▶ [What you will do]:
Every line in the records below with the string "Financial" is to be copied out.

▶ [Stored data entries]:
▬▬▬
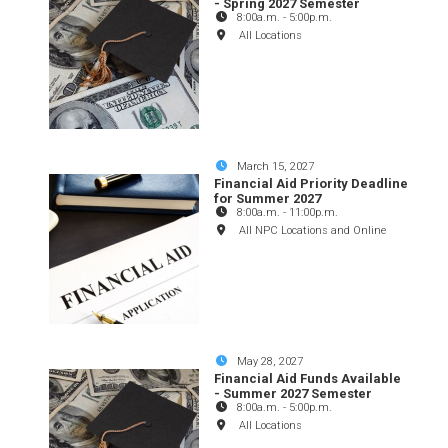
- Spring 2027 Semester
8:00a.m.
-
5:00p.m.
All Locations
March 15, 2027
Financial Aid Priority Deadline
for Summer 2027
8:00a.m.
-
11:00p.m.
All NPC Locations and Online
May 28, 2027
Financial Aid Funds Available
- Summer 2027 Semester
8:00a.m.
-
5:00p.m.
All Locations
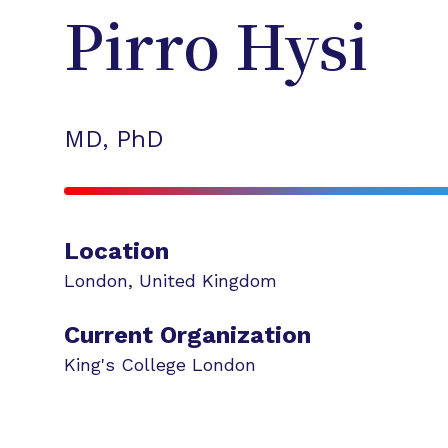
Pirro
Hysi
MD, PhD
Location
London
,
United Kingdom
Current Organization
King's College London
▬▬▬
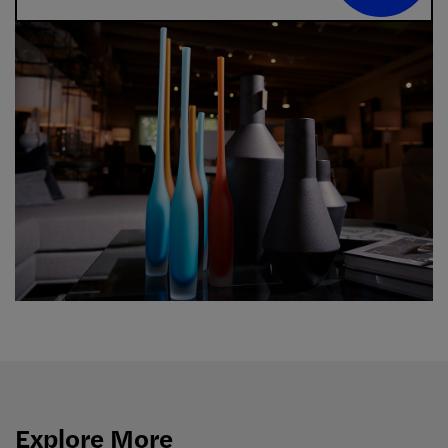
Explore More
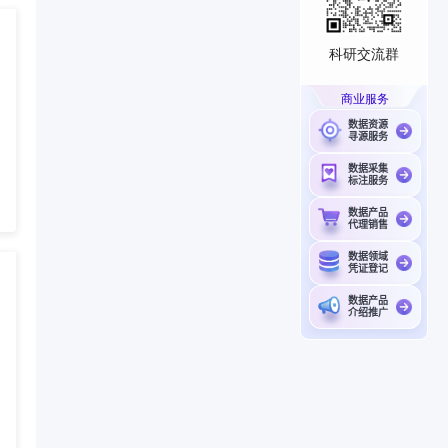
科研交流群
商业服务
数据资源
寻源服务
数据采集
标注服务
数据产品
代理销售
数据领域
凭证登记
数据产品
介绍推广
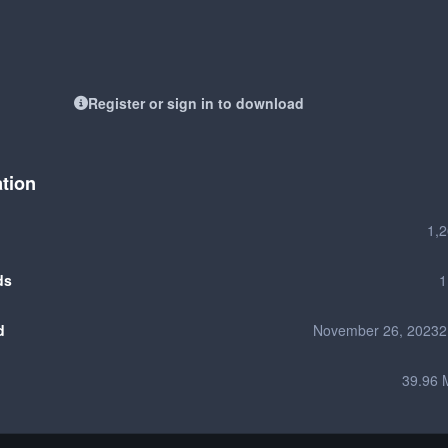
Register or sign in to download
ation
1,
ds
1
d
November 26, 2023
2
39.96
▬▬▬
▶ [Exercise solution]:
Financial Aid Priority Deadline
Financial Aid Funds Available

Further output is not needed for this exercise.